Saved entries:
▬▬▬▬▬▬▬▬▬▬

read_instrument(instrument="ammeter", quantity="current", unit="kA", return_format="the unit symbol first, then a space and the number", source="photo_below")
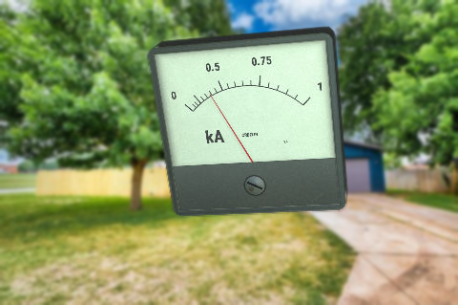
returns kA 0.4
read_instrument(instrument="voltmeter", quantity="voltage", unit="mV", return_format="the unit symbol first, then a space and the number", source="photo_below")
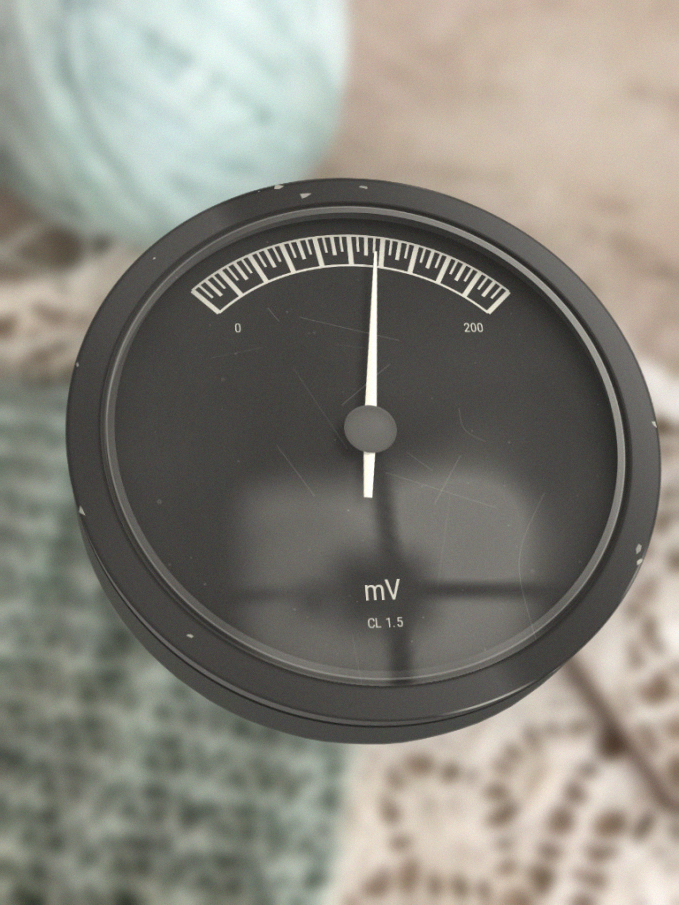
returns mV 115
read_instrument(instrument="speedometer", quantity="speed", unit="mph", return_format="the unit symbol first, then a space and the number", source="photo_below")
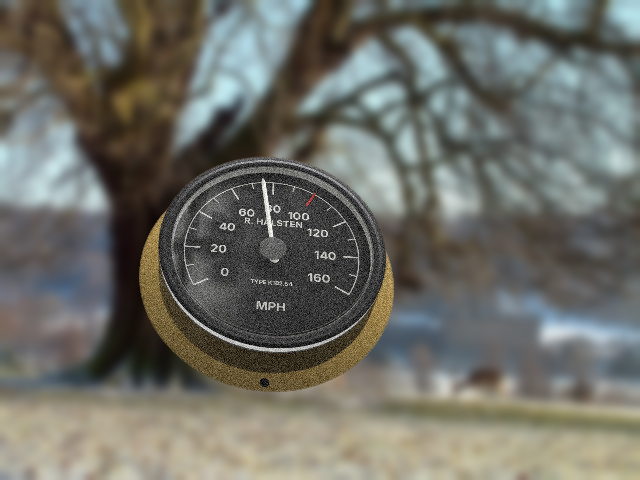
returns mph 75
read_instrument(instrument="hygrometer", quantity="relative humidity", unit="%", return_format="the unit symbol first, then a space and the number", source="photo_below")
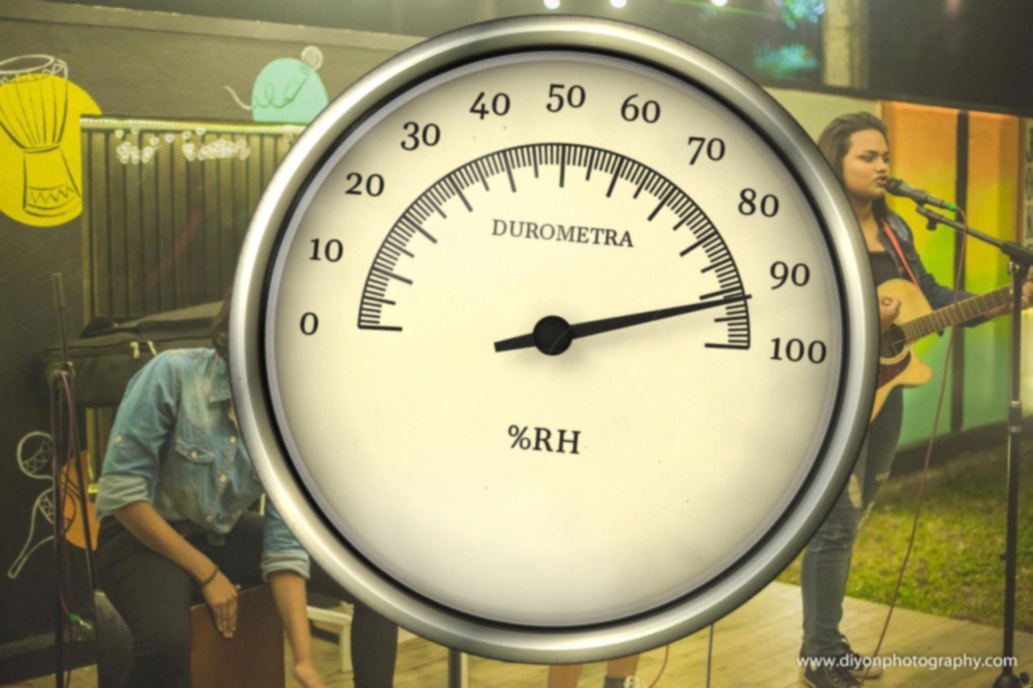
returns % 92
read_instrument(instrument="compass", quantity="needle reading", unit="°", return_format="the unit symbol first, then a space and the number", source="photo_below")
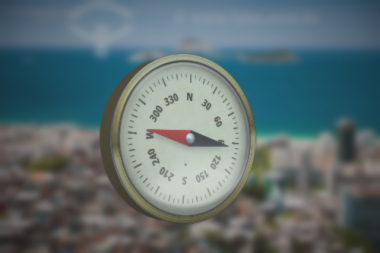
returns ° 275
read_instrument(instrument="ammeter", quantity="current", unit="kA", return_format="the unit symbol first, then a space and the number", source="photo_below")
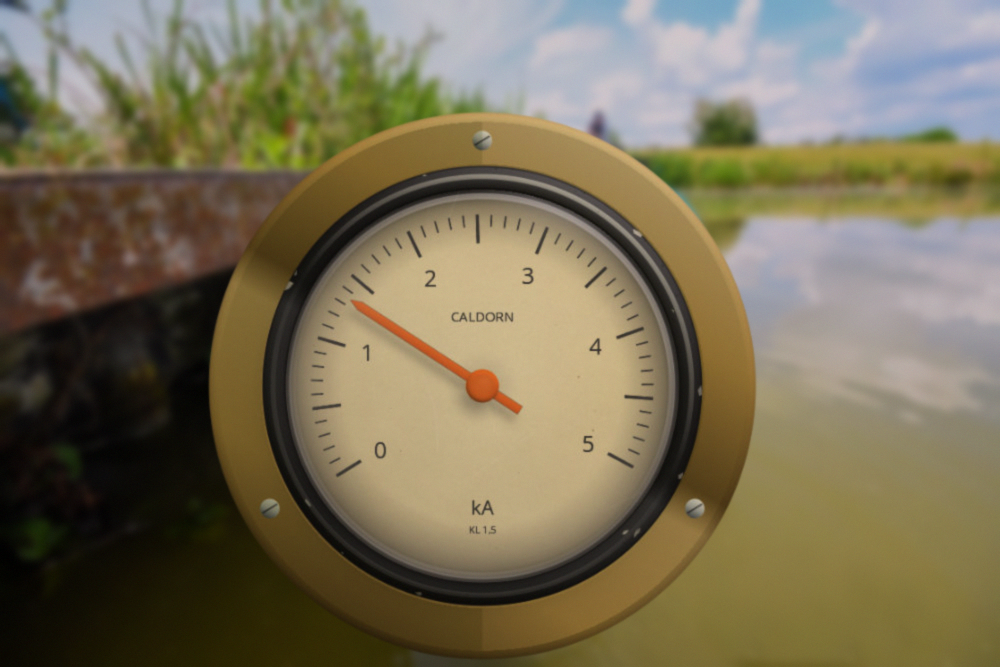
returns kA 1.35
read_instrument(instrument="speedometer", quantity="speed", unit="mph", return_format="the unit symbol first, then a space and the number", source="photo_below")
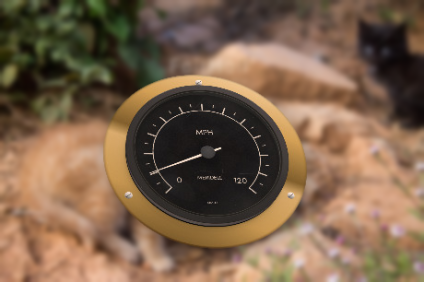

▬▬▬▬▬▬▬▬▬▬

Problem to work on ▸
Return verbatim every line of the items from the very first line through the line containing "returns mph 75", including both of these lines. Leave the pictures out of your answer.

Task response ▸
read_instrument(instrument="ammeter", quantity="current", unit="kA", return_format="the unit symbol first, then a space and the number", source="photo_below")
returns kA 0.4
read_instrument(instrument="voltmeter", quantity="voltage", unit="mV", return_format="the unit symbol first, then a space and the number", source="photo_below")
returns mV 115
read_instrument(instrument="speedometer", quantity="speed", unit="mph", return_format="the unit symbol first, then a space and the number", source="photo_below")
returns mph 75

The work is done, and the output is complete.